Hi Alex,

In general there should be nothing preventing Maven to use the SWCs built by 
ant too.

The additional stuff I mentioned is in the Jars, not the SWCs (perhaps in the 
JS SWCs) and in these there is just a copy of the pom and the values of any 
property during execution. 

Both are not used or needed by any program I know of. Just consider them 
Meta-Data.

They are mainly used for tools like Nexus to know where to put them and if you 
were to sort of find a jar in some directory know how to reproduce it.

Chris

Am 21.03.20, 16:46 schrieb "Alex Harui" <[email protected]>:

    
    
    On 3/21/20, 8:19 AM, "Christofer Dutz" <[email protected]> wrote:
    
        Well in theory the jars in the compiler built by Maven should also work 
with Ant 
        and the other way around and also should it be possible to use the SWCs 
build by Maven with Ant.
    
    Did you mean "It should be possible to use the SWCs built by Ant with 
Maven"?   That's true, but the Ant scripts do not do that currently and I see 
no reason to have them do that, because as you mention below, Maven puts more 
stuff in and around the jars/swcs.  It is easier for Ant to call Maven to do 
that.
        
        For example if I build the distribution with maven and use that in an 
IDE I have seen the IDEs use the Ant targets (which were built with Maven) with 
the SWCs (which were also built by maven) without any problems.
        
        We need to ensure the files are "reasonably equal" (it doesn't break 
anything for ANT if the jars of the Maven build have additional static stuff in 
"META-INF" package, but the interesting stuff like all the class files and 
resources should be identical)
    
    Agreed.  Bonus points if the RM verification has a smart compare of the 
Jars and SWCs (by unpacking them and comparing the actual class files or SWFs.)
        
        Chris
        
        Am 21.03.20, 16:08 schrieb "Alex Harui" <[email protected]>:
        
            That's a good starting point, but I don't like the "should".  I 
think it is a "must", otherwise, we can release broken functionality.
            
            The Ant release artifacts must be reproducible by Ant and the Maven 
release artifacts must be reproducible by Maven.  It isn't sufficient to say 
that the "build" works in the released sources.  Release artifacts are more 
than just the build output.  Ant or Maven users may need to test a binary 
release artifacts/package with their local changes, not just the individual 
jars/swcs.
            
            To be picky, only the Maven artifacts need to be usable by Maven, 
and only the Ant artifacts need to be usable by Ant, although I'm assuming 
that's what you meant.
            
            HTH,
            -Alex
            
            On 3/21/20, 2:20 AM, "Christofer Dutz" <[email protected]> 
wrote:
            
                Hi all,
                
                I would like to use this thread to collect some requirements 
for the release process.
                Also would I like to ask you not to formulate things like “The 
release artifacts must be built with X” but rather “The release artifacts 
should be usable by X” cause that’s what really matters.

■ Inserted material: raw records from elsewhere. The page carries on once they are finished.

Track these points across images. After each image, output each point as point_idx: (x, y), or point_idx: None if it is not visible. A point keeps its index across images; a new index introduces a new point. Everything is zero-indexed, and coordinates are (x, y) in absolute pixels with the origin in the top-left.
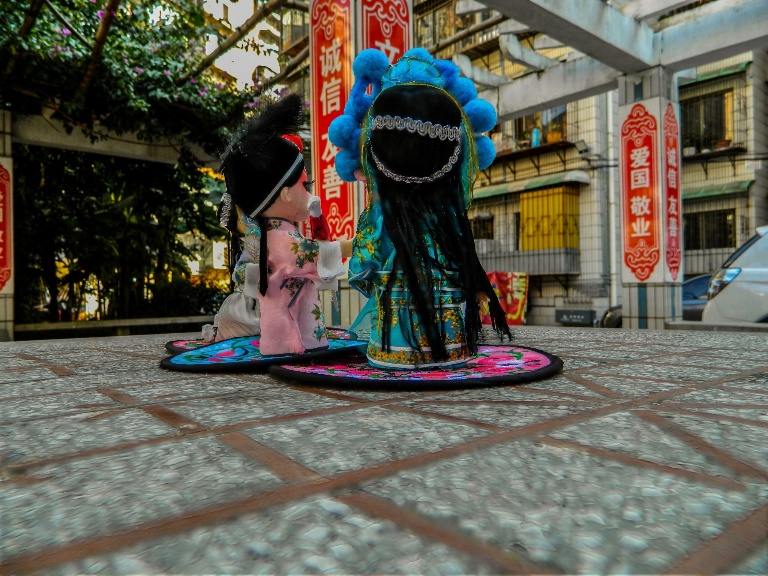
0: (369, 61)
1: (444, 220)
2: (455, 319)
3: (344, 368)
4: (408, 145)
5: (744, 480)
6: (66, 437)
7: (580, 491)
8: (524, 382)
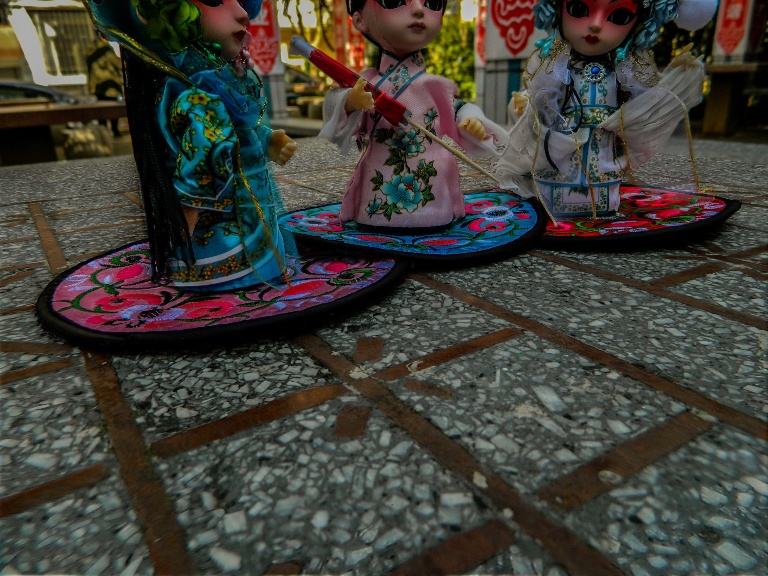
0: None
1: None
2: None
3: None
4: None
5: None
6: None
7: None
8: None
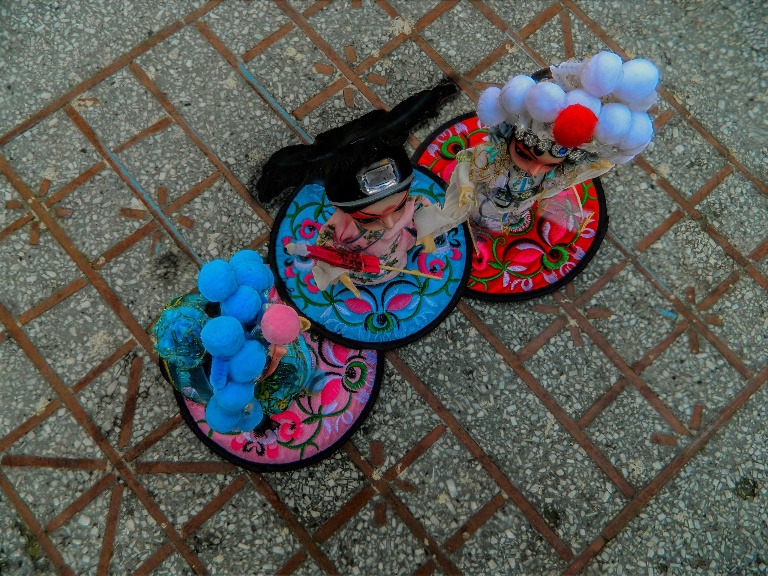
0: None
1: None
2: None
3: None
4: None
5: (6, 455)
6: (95, 218)
7: (3, 400)
8: None
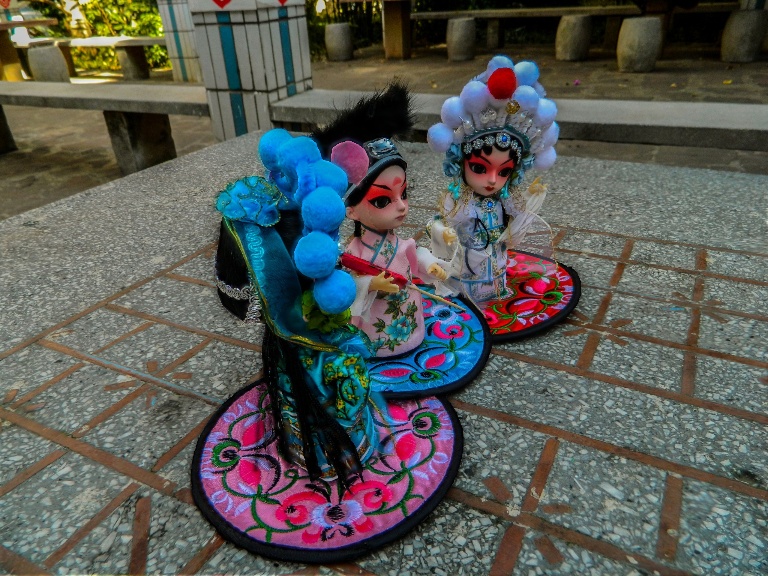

I hope you get what I 
mean.
                
                So far I have this:
                
                  *   The release artifacts should be usable by Maven
                  *   The release artifacts should be usable by Ant
                  *   The release should include tests, which ensure the 
correct function of the royale-maven-plugin
                  *   The release should include tests which ensure the correct 
function of the Ant targets
                  *   It should be possible to verify a release by comparing 
it’s binary artifacts for equality (reproducible builds)
                  *   It should be ensured a release candidate builds correctly 
with Ant and with Maven
                  *   The release process should ideally work on any machine
                
                Did I miss something?